━━━ INPUT MATERIAL

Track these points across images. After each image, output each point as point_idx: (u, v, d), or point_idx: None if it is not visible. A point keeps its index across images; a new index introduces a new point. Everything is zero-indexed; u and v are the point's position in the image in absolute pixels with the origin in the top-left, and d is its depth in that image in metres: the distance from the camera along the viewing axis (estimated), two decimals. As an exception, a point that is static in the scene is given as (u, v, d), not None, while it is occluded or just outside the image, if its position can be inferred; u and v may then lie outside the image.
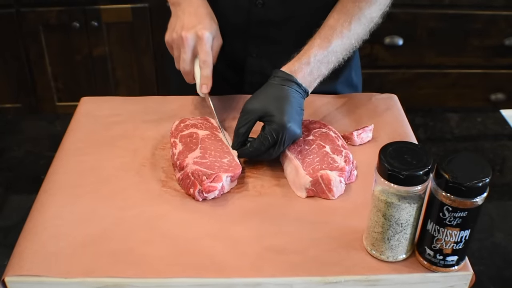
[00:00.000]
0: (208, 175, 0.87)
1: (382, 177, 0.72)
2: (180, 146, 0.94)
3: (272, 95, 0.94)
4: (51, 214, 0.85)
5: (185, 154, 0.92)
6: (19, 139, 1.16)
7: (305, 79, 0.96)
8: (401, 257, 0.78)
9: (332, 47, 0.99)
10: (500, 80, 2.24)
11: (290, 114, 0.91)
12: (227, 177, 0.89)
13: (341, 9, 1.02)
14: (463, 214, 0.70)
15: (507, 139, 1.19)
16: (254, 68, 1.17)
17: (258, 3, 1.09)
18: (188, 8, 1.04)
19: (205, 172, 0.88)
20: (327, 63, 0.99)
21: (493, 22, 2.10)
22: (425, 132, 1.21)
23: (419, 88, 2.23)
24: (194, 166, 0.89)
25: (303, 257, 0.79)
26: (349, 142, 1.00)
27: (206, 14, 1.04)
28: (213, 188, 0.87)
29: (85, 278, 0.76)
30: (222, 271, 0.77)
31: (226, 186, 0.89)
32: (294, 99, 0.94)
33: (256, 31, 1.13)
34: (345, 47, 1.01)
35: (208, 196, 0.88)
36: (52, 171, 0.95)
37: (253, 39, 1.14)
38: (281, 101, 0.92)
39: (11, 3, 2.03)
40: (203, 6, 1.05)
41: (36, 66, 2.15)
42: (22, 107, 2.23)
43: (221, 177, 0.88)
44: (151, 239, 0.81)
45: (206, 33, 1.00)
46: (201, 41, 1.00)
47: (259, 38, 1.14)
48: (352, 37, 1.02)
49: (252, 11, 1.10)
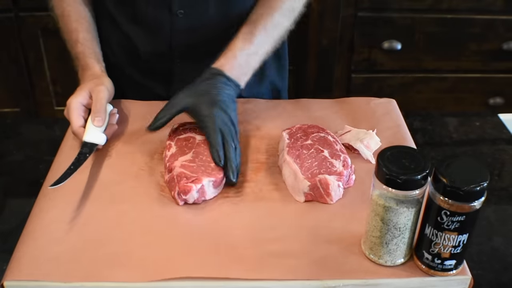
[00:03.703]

━━━━━━
━━━ INPUT MATERIAL

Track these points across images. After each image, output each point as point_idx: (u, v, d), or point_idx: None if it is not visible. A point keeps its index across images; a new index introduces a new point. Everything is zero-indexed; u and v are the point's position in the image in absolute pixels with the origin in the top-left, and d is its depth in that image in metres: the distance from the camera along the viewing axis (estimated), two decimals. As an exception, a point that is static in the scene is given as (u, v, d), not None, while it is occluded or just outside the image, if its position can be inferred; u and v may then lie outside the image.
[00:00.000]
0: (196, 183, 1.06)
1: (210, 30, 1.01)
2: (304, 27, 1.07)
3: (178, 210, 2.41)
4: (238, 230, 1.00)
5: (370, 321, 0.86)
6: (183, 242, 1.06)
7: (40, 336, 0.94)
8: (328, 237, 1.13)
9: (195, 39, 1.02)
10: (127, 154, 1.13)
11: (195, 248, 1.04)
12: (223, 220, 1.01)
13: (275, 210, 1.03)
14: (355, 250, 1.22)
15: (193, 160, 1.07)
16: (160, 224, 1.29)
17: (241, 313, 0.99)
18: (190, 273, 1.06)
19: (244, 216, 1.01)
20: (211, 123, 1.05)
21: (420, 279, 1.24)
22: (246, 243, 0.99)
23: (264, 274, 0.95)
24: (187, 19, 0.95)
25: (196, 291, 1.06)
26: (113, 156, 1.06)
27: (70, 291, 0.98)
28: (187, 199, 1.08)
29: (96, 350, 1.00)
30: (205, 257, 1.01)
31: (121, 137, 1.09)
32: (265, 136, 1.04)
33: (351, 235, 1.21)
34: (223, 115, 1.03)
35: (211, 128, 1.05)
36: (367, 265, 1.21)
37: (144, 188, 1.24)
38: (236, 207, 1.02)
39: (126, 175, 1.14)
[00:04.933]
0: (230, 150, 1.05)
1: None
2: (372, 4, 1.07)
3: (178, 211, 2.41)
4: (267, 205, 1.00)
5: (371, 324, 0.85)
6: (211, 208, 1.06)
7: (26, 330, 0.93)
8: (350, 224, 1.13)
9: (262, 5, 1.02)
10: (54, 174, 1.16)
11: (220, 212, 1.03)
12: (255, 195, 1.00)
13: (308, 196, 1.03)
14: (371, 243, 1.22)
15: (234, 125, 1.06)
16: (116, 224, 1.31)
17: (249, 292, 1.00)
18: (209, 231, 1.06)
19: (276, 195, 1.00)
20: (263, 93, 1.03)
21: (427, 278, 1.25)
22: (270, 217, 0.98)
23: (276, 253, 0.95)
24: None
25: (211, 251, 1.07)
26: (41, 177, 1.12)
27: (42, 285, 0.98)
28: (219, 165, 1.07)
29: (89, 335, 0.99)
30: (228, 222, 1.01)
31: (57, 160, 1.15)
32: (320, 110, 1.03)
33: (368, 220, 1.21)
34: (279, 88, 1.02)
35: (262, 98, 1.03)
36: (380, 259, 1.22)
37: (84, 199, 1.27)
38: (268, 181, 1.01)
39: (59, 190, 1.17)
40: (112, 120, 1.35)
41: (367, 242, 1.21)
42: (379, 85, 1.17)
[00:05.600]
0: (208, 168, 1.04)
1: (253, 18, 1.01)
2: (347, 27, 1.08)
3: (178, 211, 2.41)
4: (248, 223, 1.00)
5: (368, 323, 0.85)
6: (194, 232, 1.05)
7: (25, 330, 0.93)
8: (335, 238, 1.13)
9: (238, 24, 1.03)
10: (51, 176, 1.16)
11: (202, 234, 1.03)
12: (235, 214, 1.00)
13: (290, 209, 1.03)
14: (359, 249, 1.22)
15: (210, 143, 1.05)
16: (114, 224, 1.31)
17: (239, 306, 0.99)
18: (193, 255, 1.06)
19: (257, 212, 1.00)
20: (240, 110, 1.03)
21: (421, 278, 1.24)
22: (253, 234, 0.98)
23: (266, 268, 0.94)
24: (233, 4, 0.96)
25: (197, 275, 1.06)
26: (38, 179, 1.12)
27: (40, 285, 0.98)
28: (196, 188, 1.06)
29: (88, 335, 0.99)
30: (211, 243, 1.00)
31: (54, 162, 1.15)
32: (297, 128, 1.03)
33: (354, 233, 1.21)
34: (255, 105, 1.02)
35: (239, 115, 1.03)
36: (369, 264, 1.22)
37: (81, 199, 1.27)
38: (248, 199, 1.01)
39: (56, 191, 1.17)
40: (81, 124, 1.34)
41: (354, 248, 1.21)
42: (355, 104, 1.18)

━━━━━━
━━━ INPUT MATERIAL

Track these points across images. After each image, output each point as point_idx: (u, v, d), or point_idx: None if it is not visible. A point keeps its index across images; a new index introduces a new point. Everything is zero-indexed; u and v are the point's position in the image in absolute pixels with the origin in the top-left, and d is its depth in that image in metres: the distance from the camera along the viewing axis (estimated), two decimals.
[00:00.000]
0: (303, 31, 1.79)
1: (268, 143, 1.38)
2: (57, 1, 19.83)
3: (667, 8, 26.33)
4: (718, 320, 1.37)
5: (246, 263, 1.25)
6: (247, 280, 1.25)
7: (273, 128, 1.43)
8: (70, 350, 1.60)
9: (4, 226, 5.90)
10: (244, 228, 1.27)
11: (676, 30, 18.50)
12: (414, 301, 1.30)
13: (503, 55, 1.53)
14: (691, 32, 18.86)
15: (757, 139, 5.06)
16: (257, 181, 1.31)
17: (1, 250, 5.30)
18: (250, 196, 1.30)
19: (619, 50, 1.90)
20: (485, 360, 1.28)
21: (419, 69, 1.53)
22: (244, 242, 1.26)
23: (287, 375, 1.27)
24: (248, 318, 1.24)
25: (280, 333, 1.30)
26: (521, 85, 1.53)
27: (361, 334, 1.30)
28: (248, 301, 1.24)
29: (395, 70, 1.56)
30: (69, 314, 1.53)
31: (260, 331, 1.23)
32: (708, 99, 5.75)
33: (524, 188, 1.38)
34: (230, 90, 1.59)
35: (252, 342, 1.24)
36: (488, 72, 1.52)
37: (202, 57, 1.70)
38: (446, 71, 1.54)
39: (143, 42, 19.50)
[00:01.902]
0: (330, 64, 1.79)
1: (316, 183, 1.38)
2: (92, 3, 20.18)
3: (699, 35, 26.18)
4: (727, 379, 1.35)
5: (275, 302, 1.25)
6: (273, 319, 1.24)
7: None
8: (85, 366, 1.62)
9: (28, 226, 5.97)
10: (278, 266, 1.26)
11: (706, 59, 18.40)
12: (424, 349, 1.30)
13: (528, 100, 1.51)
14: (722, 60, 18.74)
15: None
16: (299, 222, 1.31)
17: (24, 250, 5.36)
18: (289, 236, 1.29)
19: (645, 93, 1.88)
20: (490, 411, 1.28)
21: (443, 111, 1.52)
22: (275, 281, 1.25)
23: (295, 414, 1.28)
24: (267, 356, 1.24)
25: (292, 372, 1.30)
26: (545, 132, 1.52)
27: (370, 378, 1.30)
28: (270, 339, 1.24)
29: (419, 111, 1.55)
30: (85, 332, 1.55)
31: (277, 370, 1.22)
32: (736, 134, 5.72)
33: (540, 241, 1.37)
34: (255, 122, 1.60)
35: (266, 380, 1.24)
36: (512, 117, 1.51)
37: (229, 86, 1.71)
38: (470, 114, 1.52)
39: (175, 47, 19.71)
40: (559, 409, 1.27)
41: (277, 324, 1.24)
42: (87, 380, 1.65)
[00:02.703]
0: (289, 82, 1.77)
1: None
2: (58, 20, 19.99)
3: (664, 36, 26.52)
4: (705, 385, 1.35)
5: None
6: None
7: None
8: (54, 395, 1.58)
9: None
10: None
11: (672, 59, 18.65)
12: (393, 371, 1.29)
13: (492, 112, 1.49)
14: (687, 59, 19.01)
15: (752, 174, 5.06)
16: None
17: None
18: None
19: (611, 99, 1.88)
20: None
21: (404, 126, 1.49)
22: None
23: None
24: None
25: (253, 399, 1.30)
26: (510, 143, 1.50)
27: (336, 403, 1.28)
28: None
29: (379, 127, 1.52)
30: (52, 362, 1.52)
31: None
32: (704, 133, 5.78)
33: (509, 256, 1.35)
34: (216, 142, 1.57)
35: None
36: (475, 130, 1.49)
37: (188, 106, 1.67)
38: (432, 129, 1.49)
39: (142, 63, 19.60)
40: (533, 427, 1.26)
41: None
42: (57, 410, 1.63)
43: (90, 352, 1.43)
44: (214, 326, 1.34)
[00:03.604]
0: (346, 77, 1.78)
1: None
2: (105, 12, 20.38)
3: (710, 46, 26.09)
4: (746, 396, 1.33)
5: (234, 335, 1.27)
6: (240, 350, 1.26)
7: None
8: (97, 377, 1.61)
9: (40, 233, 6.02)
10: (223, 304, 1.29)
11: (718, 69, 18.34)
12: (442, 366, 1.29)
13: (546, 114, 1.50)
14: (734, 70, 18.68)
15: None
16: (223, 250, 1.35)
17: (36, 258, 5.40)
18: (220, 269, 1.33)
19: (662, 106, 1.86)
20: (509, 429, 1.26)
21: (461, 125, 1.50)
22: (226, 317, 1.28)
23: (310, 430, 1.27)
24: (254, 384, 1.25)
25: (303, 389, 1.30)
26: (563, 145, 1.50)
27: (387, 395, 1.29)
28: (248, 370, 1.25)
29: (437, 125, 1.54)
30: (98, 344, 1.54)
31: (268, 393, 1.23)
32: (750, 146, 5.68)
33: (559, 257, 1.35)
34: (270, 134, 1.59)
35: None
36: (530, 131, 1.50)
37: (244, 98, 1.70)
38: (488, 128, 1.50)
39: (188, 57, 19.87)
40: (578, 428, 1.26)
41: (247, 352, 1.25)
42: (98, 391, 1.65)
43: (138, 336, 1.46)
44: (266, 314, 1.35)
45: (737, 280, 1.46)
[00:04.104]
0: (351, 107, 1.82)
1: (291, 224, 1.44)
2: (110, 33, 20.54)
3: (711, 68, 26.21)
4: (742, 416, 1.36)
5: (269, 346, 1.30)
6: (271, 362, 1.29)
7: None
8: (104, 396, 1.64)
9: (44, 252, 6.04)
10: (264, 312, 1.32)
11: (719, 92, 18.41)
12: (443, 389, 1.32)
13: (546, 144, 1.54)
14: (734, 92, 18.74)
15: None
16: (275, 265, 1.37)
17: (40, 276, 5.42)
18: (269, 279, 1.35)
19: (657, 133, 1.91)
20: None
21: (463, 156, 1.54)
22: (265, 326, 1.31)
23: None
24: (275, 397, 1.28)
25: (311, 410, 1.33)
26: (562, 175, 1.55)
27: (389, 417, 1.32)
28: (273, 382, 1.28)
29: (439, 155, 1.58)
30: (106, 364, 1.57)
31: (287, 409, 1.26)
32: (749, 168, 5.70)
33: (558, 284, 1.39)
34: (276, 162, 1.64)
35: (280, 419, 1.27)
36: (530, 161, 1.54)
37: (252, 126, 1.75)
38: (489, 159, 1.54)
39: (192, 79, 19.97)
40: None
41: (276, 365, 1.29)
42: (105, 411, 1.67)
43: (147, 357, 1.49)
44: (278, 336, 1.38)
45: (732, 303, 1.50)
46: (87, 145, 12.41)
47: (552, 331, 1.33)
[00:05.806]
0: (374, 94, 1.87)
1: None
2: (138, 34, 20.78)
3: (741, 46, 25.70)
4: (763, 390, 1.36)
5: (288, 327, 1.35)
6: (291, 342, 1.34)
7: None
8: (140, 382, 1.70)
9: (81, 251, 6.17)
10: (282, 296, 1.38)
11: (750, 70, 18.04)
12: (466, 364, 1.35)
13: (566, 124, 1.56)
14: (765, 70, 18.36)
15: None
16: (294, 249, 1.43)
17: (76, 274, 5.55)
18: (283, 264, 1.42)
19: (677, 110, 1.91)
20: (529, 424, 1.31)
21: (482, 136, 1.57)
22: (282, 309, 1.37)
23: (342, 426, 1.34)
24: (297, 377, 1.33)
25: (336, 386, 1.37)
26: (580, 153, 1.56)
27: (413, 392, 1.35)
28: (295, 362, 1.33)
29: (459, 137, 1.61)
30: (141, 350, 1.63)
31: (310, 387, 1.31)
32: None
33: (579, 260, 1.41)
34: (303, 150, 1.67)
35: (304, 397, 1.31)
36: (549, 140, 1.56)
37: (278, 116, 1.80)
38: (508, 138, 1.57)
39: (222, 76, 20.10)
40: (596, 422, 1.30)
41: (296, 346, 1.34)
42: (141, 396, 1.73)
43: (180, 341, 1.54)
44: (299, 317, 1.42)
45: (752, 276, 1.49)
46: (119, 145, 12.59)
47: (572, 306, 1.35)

━━━━━━

● YOUR TASK
Print from the line containing "30: (222, 271, 0.77)" through the line containing "[00:03.703]" in the data above, exactly as the lines stand, and omit every picture.

● OUTPUT OF THE TASK
30: (222, 271, 0.77)
31: (226, 186, 0.89)
32: (294, 99, 0.94)
33: (256, 31, 1.13)
34: (345, 47, 1.01)
35: (208, 196, 0.88)
36: (52, 171, 0.95)
37: (253, 39, 1.14)
38: (281, 101, 0.92)
39: (11, 3, 2.03)
40: (203, 6, 1.05)
41: (36, 66, 2.15)
42: (22, 107, 2.23)
43: (221, 177, 0.88)
44: (151, 239, 0.81)
45: (206, 33, 1.00)
46: (201, 41, 1.00)
47: (259, 38, 1.14)
48: (352, 37, 1.02)
49: (252, 11, 1.10)
[00:03.703]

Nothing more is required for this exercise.